Introduces the staged Goldilocks Core pipeline as the shared execution path for Python callers, the CLI, and future HTTP wrappers, and removes the pre-staged shared/ module and legacy aliases.

The Core graph is fixed and inspectable:

Load → Analyze → Advise → Kmesh → Select → Generate → Bundle

Modes stop at different points:

recommend → … Select
generate  → … Generate
bundle    → … Bundle

Public surface

from goldilocks_core import (
    CalculationHints,
    CalculationIntent,
    CoreJobRequest,
    CoreResult,
    Pipeline,
    generate,
    recommend,
    run_core_job,
    write_bundle,
)

CoreJobRequest is the serializable request boundary (data-only). CoreResult is the single result type returned by recommend, generate, write_bundle, and run_core_job — one accumulator of every stage record the graph produces, with Bundle's output carried as a BundleRecord stage record (result.bundle.path, result.bundle.manifest). The request is not echoed on the result; the CLI includes it in its JSON envelope itself.

Pipeline is a frozen dataclass of stage backends with the built-in implementations as field defaults. Composition is construction:

from goldilocks_core import Pipeline, run_core_job, CoreJobRequest
from goldilocks_core.advisors import ml_kmesh_advisor

pipeline = Pipeline(kmesh=ml_kmesh_advisor(spec))
result = run_core_job(CoreJobRequest(structure="Si.cif"), pipeline=pipeline)

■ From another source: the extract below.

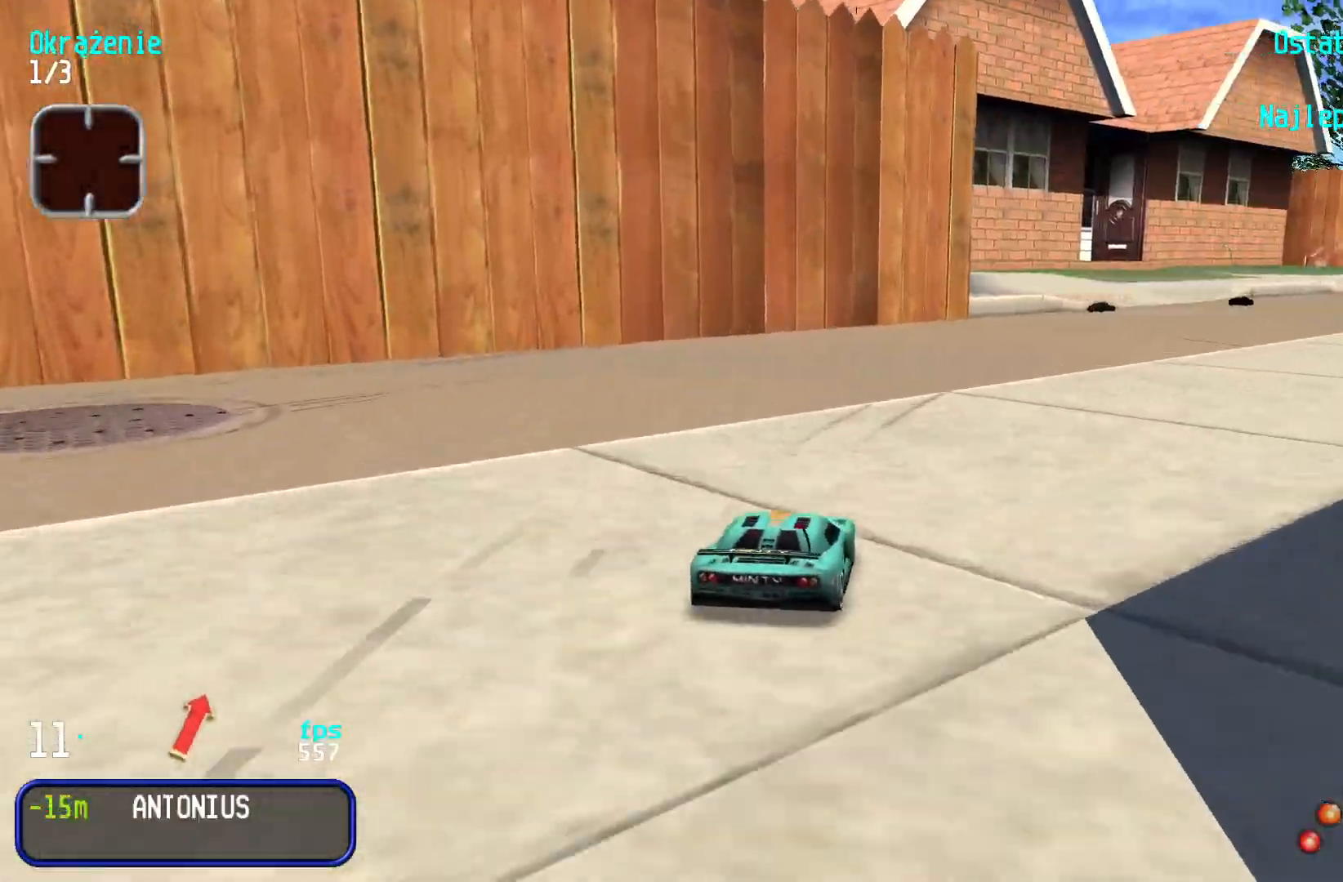
{"keys": ["right", "up"], "events": [[83, "right", "up"], [150, "right", "down"], [283, "right", "up"], [483, "right", "down"]]}
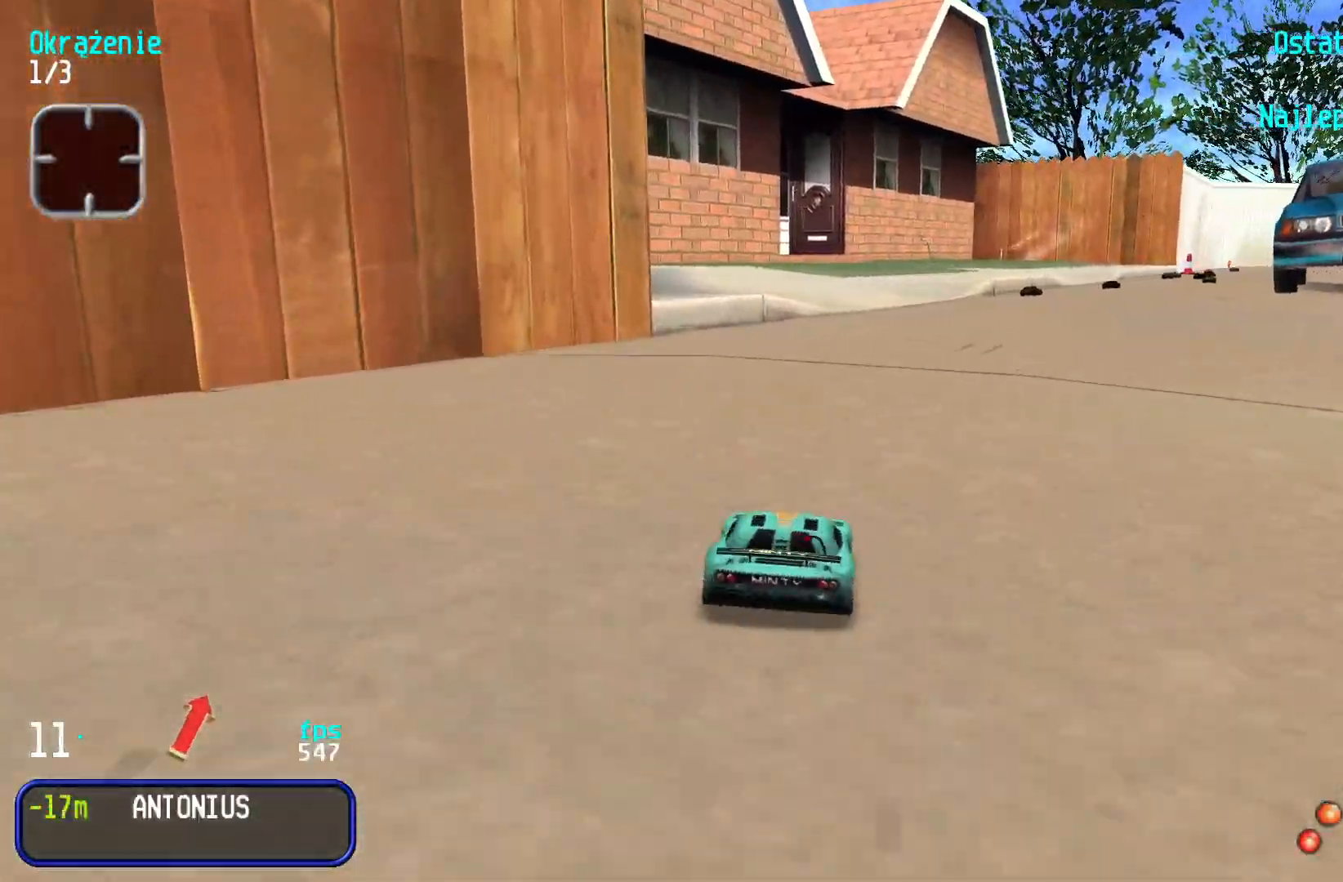
{"keys": ["up"], "events": [[100, "right", "up"], [166, "right", "down"], [266, "right", "up"], [316, "right", "down"], [433, "right", "up"]]}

Pipeline() is the default; override any field to swap that stage. No base classes, registries, or string resolution in Core. CoreJobRequest carries what to compute; Pipeline carries how.

Stage backends

Stage Default backend Output
Analyze analyze_structure StructureAnalysisRecord
Advise advise_parameters ParameterAdvice
Kmesh resolve_kpoints_from_advice KPointSelection
Select select_parameters SelectionRecord
Generate generate_inputs tuple[GeneratedFile, ...]
Bundle write_bundle_directory BundleRecord

Kmesh is its own stage (between Advise and Select) so ML k-point prediction is a first-class backend, not a hint hack: ml_kmesh_advisor(spec) returns a KMeshAdvisor that records provenance.source="model" while still letting operator k-point hints win. Generate currently writes Quantum ESPRESSO SCF input; Bundle writes a deterministic directory (manifest.json + inputs/) with path-traversal guards.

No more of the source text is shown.